DBP Eş Genel Başkanı konuşan Emine Ayna ise, tüm belediye eş başkanlarıyla ortak tavırlarını paylaşmak istediklerini belirterek, "Silvan ve Sur belediye eşbaşkanları evleri basılarak gözaltına alındılar. Şunun net olarak anlaşılmasını istiyoruz. Seçilen eş başkanlarımız halkın eş başkanlarıdır. Bu halk onları seçti ve onları seçerken kendilerini yönetenlere saygı duyulmasını ve haklarının tanınmasını istediler. Çalışmalarımızı yürütürken Ankara'ya göre değil onlara göre çalışacağımızı söyledik ve seçildik. Öz yönetim nedir? Öz yönetim denilen şey yönetime ortak olmaktır. Öz yönetimi talebin nesi yanlıştır sizler neye karşısınız? Bir toplum yaşadığı yerin kararlarına ortak olmak istiyor neden bunu kimse tartışmıyor? Cumhurbaşkanı gelip bizimle tartışsın ancak yapamıyor çünkü doğru olduğunu biliyor. Halkın bu konudaki talebi anlatmasını istemiyor ve bu nedenle katlediyor" dedi.

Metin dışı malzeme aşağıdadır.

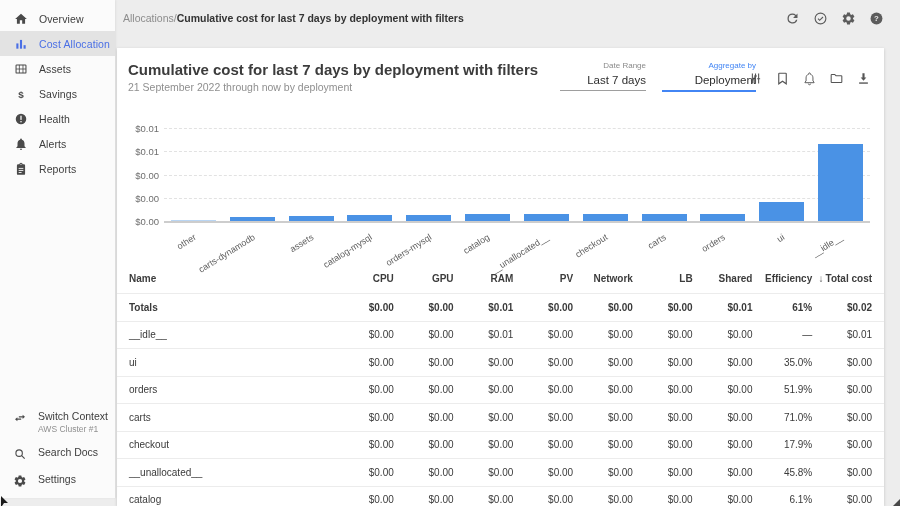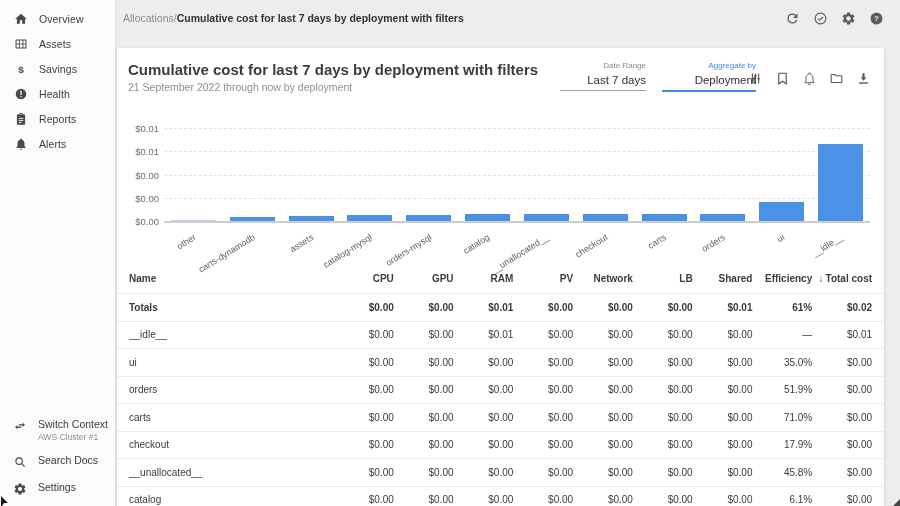--- a/index.html
+++ b/index.html
@@ -7,7 +7,7 @@
   body { font-family:"Liberation Sans", sans-serif; background:#ededed; position:relative; color:#3a3a3a; }
 
   
-  .sidebar { position:absolute; left:0; top:0; bottom:0; width:115px; background:#fbfbfb; box-shadow:1px 0 2px rgba(0,0,0,0.06); z-index:2; }
+  .sidebar { position:absolute; left:0; top:0; bottom:8px; width:115px; background:#fbfbfb; box-shadow:1px 0 2px rgba(0,0,0,0.06); z-index:2; }
   .side-items { padding-top:6px; }
   .side-item { height:25px; display:flex; align-items:center; padding-left:14px; gap:11px; cursor:pointer; color:#3d3d3d; }
   .side-item .ic { width:14px; height:14px; display:flex; align-items:center; color:#4a4a4a; flex:none; }

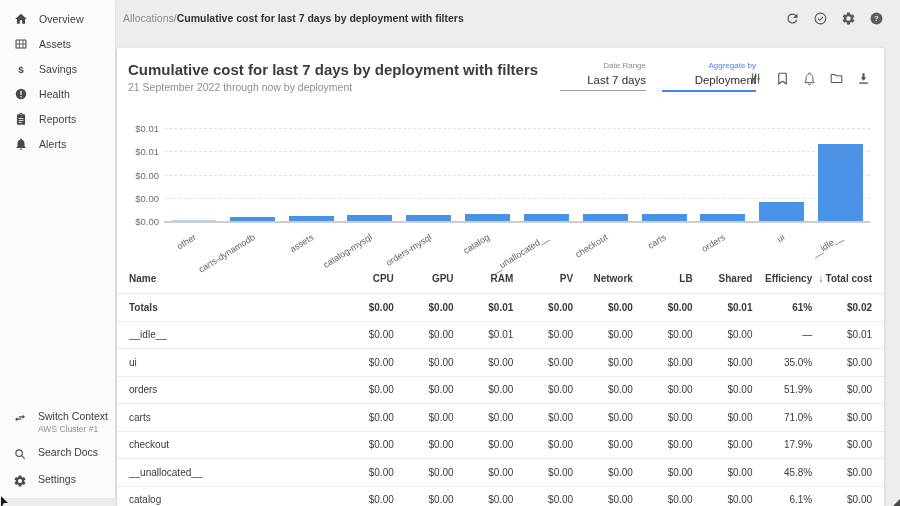--- a/index.html
+++ b/index.html
@@ -81,6 +81,16 @@
           </svg>
         </span>
         <span class="lbl">Overview</span>
+      </div>
+      <div class="side-item active">
+        <span class="ic">
+          <svg viewBox="0 0 24 24">
+            <rect x="4" y="11" width="3.6" height="9" fill="currentColor"></rect>
+            <rect x="10.2" y="5" width="3.6" height="15" fill="currentColor"></rect>
+            <rect x="16.4" y="14" width="3.6" height="6" fill="currentColor"></rect>
+          </svg>
+        </span>
+        <span class="lbl">Cost Allocation</span>
       </div>
       <div class="side-item">
         <span class="ic">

'DBP olarak halkın yanındayız'

Öz yönetim devleti tanımamak olmadığını ancak devletin sivil halkın kararlarını tanımadığını belirten Emine, "Tekrar seçim yapmak demek halkın iradesini tanımıyorum demektir. Kimse kimsenin aklıyla oynamasın. Halkın gösterdiği tavır bu saldırılara karşı reflekstir. DBP olarak halkın yanındayız ama tüzüğünde de özerklik talebi olan bunun siyasi mücadelesini veren siyasi bir partiyiz. Halkın öz yönetim kararının yanında yer alıyoruz ve bunun net anlaşılması gerekiyor" diye konuştu.

'Farklıyız Kürdüz ve bizi ortadan kaldıramazsınız'

Baskılara rağmen Kürt halkının taleplerinden vazgeçmediğini vurgulayan Emine, şunları söyledi: "2013 yıllarını hatırlayın, kıyametler kopuyordu. Hemen gidip İmralı da başkan Öcalan'la görüştüler ve bir süreç başladı. Güç çocukları, gençleri katletme midir? Bizler İmralı görüşmesinde çözüm sonucunu bekliyorduk. Barbarlığı mı Türk ulusuna yakıştırıyorlar. Şuan yaşatılan şey barbarlıktır. Demokrat Türkler kendilerine neyin yakıştırıldığını görebilmelidirler. Farklı olan ortadan mı kalksın? Farklıyız Kürdüz ve bizi ortadan kaldıramazsınız. Bu coğrafya da yaşıyoruz ve yönetime ortak olacağız. Ya konuşarak ortak oluruz daya biz yaparız" diye kouştu.

'Herkes 5 dakika savaşın getireceklerini düşünsün'

Emine, son olarak askerin gerilla şehitliklerine saldırmasına tepki göstererek, "Lice'deki halkın gerilla cenazeleri defnettikleri şehitliğe saldırı olmuş bunu yapmayın yeni katliamlara meydan vermeyelim. Büyüklük halkın değerlerine saldırmak değildir. Halkın değerlerine saldırıp, çiğnetilmesine izin verilmeyeceğini çok iyi bilin. Herkesi saat 15.00'da 5 dakika savaşın getireceklerini ve sonuçlarını düşünmeye davet ediyoruz. Savaşa karşı mücadeleyi yükseltelim" çağrısında bulundu.